(Québec) Nathalie Roy n’a toujours pas de date à encercler pour le dépôt de la réforme promise et réclamée des lois sur le statut de l’artiste. Face aux acteurs du milieu artistique qui s’impatientent, la ministre de la Culture répond que le gouvernement va tenir parole.

Hugo Pilon-Larose
Hugo Pilon-Larose La Presse

Dans une lettre ouverte publiée jeudi dans La Presse, les principales organisations syndicales qui représentent les artistes (l’Union des artistes, l’Union des écrivaines et écrivains québécois et la Guilde des musiciennes et musiciens du Québec, entre autres) s’inquiètent que le gouvernement ne respecte pas son engagement de réformer ces lois vieilles de plus de 30 ans d’ici la prochaine élection s’il tarde à déposer un projet de loi.

« Nous allons tenir notre parole. Nous y travaillons à cette réforme et ce sont des lois excessivement complexes qui impliquent également d’autres ministères », a déclaré Nathalie Roy jeudi au Salon bleu.

Mme Roy était alors talonnée par la critique libérale en culture, Christine St-Pierre, qui a récemment publié une vidéo dans laquelle elle déplore que le gouvernement n’ait pas déposé la réforme. « Cette loi doit être modernisée parce que les artistes ont besoin d’une plus grande protection. Le monde a changé, les nouvelles technologies sont apparues », a dit Mme St-Pierre.

Mais concernant la date exacte du dépôt du projet de loi, Nathalie Roy a répondu : « Je n’ai pas de date ».

« Nous avons l’intention de déposer ce projet de loi. Vous voulez nous encarcaner dans une date, ce que nous ne ferons pas. […] Ce que nous avons dit que nous ferions, nous allons le faire », a-t-elle ajouté.

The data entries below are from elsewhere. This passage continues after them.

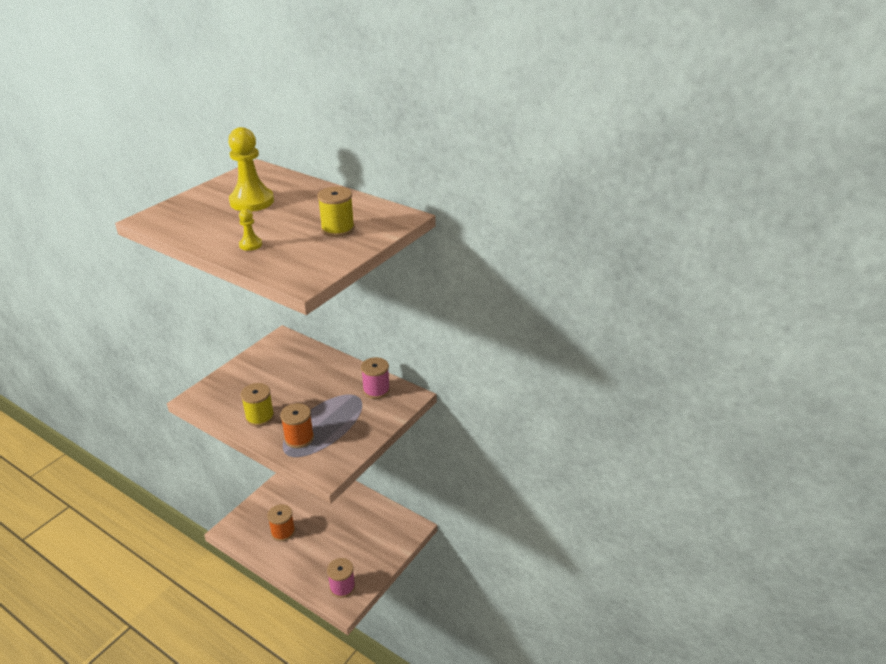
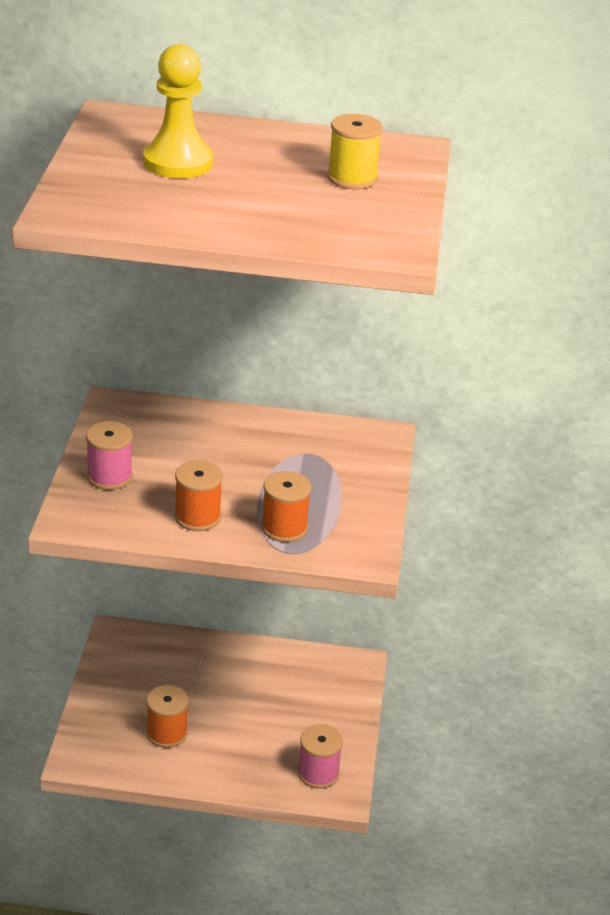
camera: 30 degrees left, 0 degrees up
(250, 245) = (264, 220): yellow pawn -> none
(260, 417) = (197, 517): yellow spool -> orange spool
(376, 390) = (329, 439): pink spool -> pink spool (109, 476)

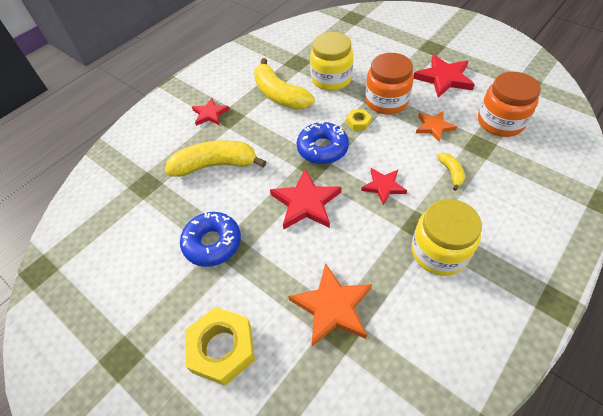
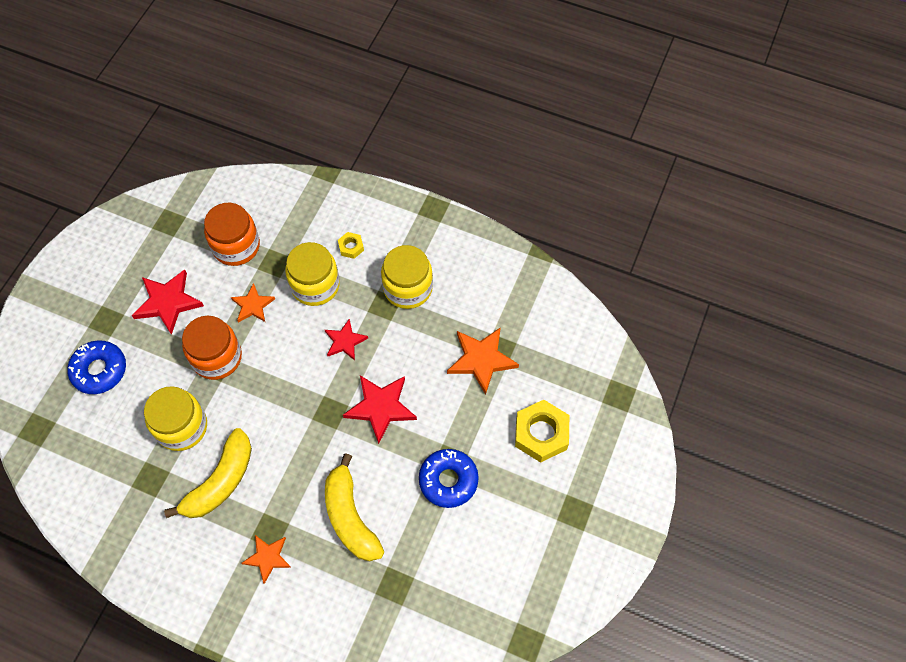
camera: 110 degrees left, 10 degrees up
(210, 114) = (268, 557): red star -> orange star
(322, 148) = (304, 409): blue donut -> blue donut (99, 370)
(358, 122) = (257, 381): yellow nut -> yellow nut (351, 247)
(451, 172) = (315, 285): yellow banana -> yellow jar

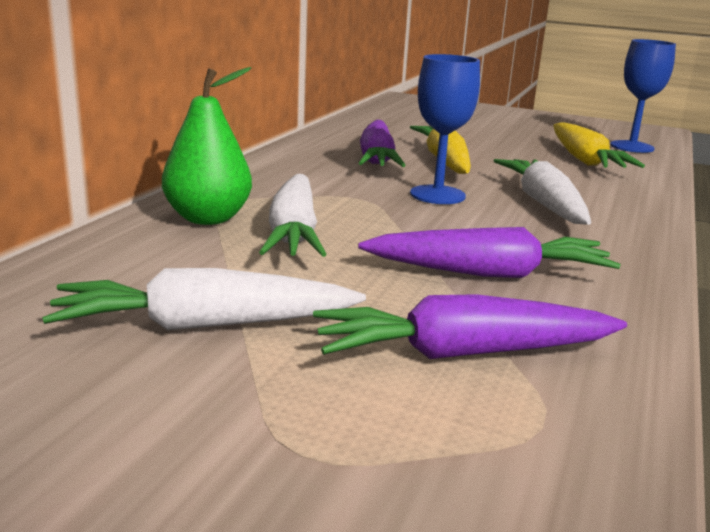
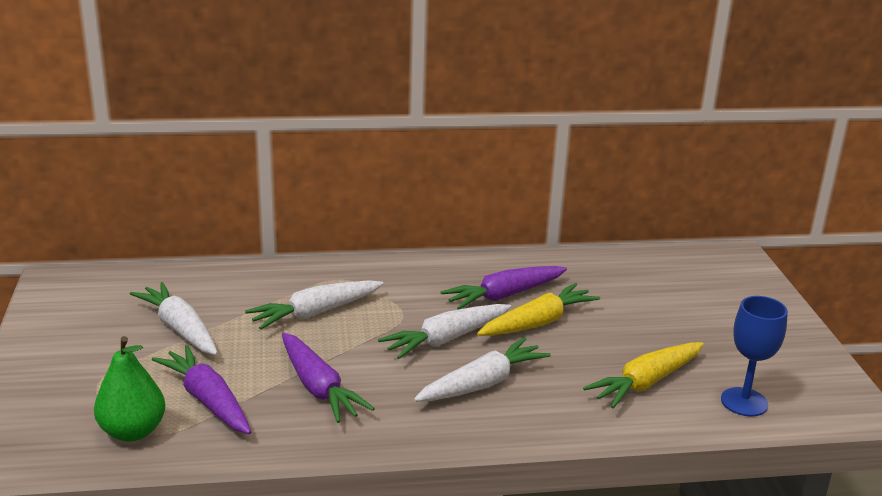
camera: 60 degrees right, 5 degrees up
(208, 218) = (308, 283): green pear -> green pear (132, 431)
(437, 195) = (446, 339): blue goblet -> white carrot

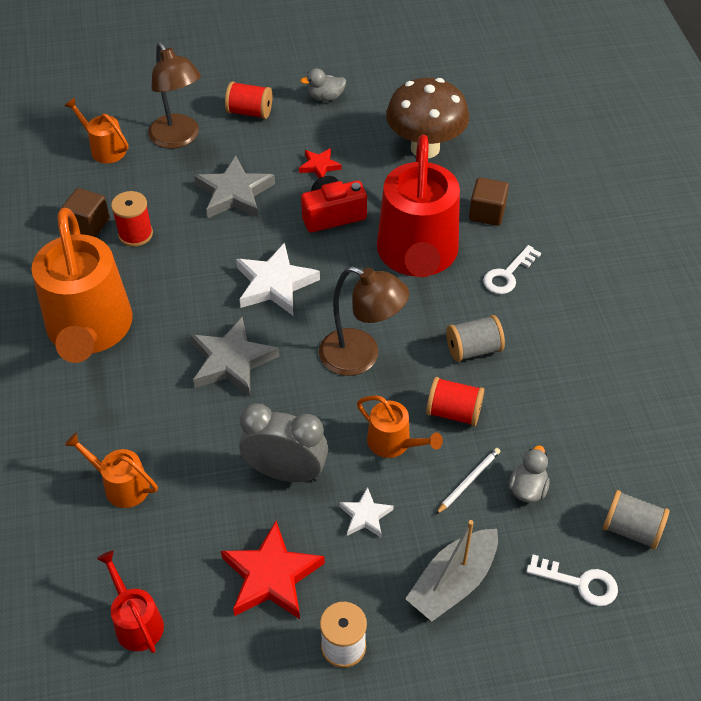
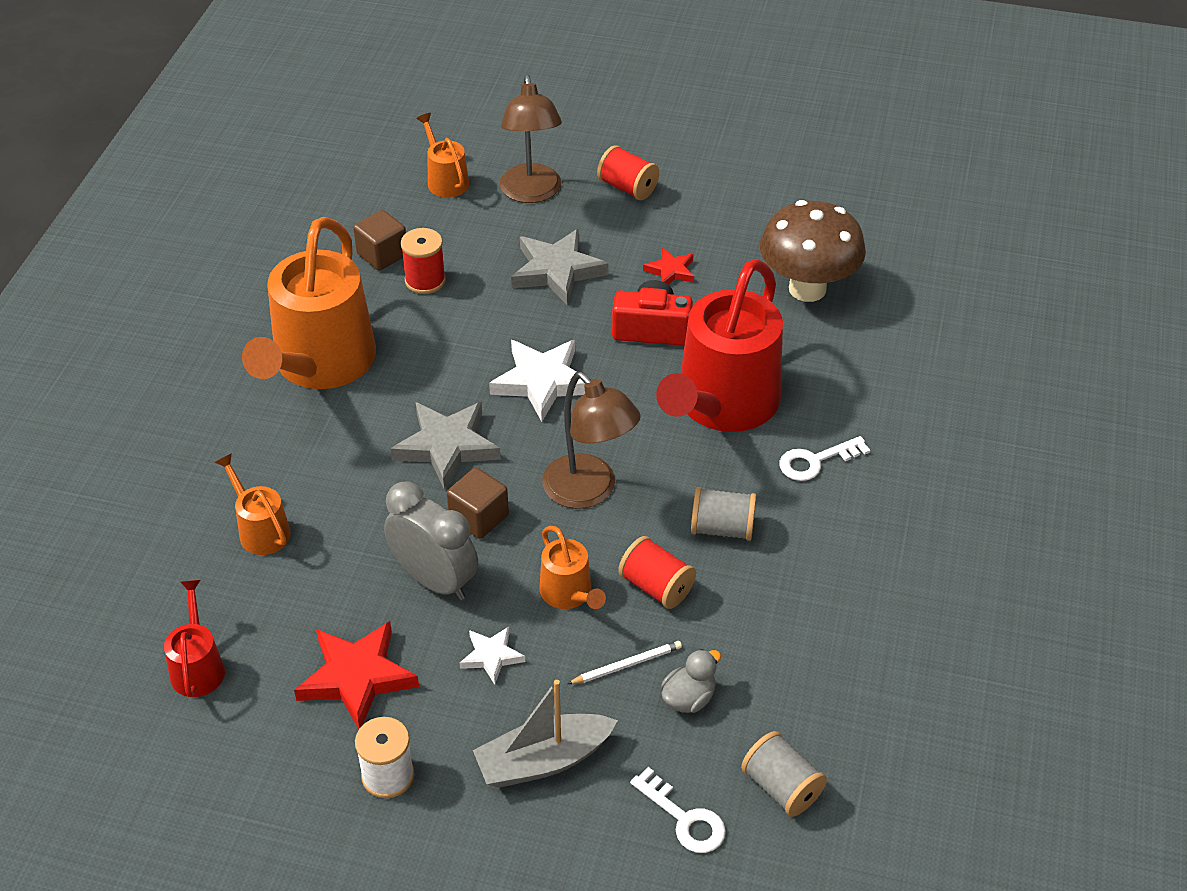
camera: 25 degrees right, 5 degrees down
(325, 97) = (725, 197): grey duck -> none
(487, 213) = (835, 385): brown cube -> brown cube (479, 517)

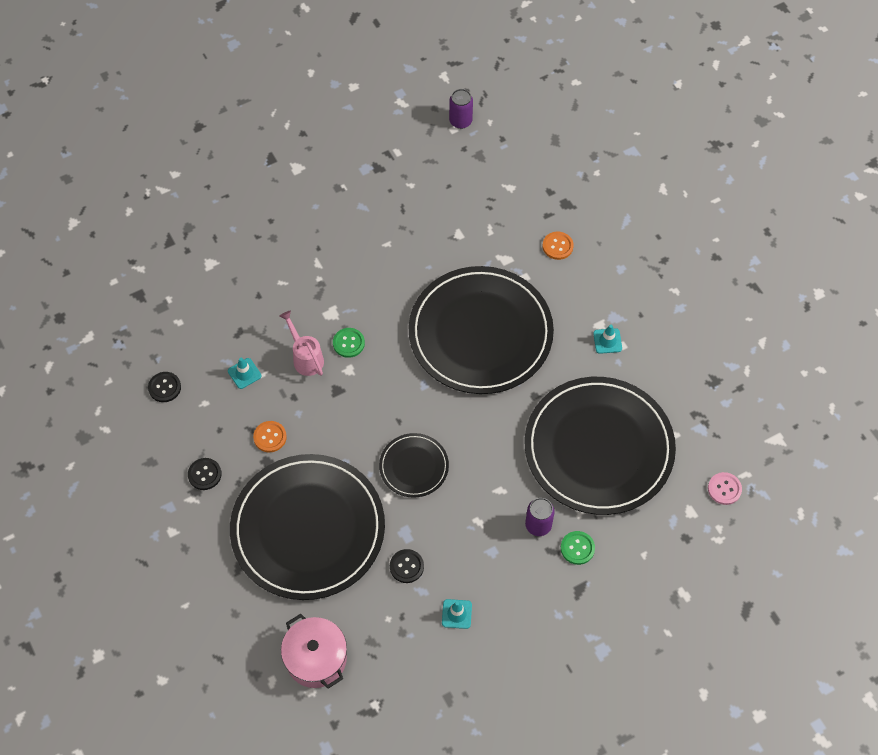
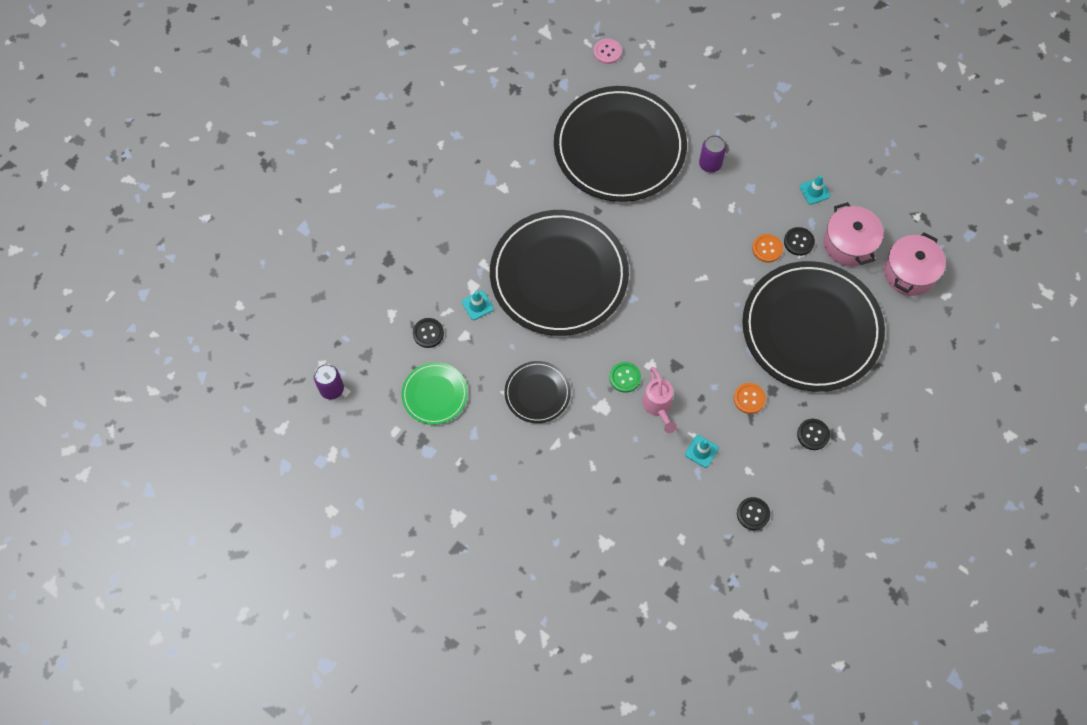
camera: 115 degrees left, 5 degrees up
(306, 358) = (658, 406): pink watering can -> pink watering can turned 45 degrees counterclockwise
(379, 615) = (848, 244): none -> pink pot
(414, 191) = (434, 394): none -> green plate
(414, 466) = (711, 273): black plate -> black plate (537, 393)
(476, 208) = (428, 333): none -> black button
(557, 246) = (438, 249): orange button -> orange button (767, 249)
(577, 548) = (713, 131): green button -> none
(607, 341) = (516, 176): turquoise traffic cone -> turquoise traffic cone (477, 305)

Des artistes se mobilisent

PHOTO JACQUES BOISSINOT, LA PRESSE CANADIENNE

Catherine Dorion

Face à ces réponses, la députée de Québec solidaire, Catherine Dorion, voulait « s’arracher les cheveux », a-t-elle réagi après la période de questions.

« On se fait clairement niaiser. C’est évident. C’est un recul. […] C’est clairement un abandon de leur promesse », a-t-elle affirmé, jugeant que la réforme pourrait ne pas être adoptée avant l’échéancier électoral de 2022.

Mme Dorion souhaite désormais que les artistes se mobilisent derrière leurs associations professionnelles pour talonner Québec sur cette révision des lois.

« Soit [Nathalie Roy] n’est pas capable de négocier dans son gouvernement, soit elle est juste vedge. Je ne sais pas c’est quoi [le problème]. Les organisations syndicales sont crinquées, faut que les artistes suivent », a-t-elle dit.

La réforme des lois sur le statut de l’artiste (adoptées en 1987 et en 1988) a été inscrite en priorité dans la plus récente politique culturelle du Québec. L’objectif est d’améliorer les conditions socioéconomiques des artistes, dans le contexte où « le revenu médian des artistes se situe toujours aujourd’hui sous le seuil de pauvreté », rappellent les associations professionnelles artistiques.

Par voie de communiqué jeudi, la Fédération des travailleurs et travailleuses du Québec (FTQ) a annoncé qu’elle ferait un « blitz pour réviser la loi » et pour rappeler à Québec que « pour le mieux-être et pour assurer la continuité de la relance de notre industrie, une révision de la Loi sur le statut de l’artiste est d’une importance capitale ».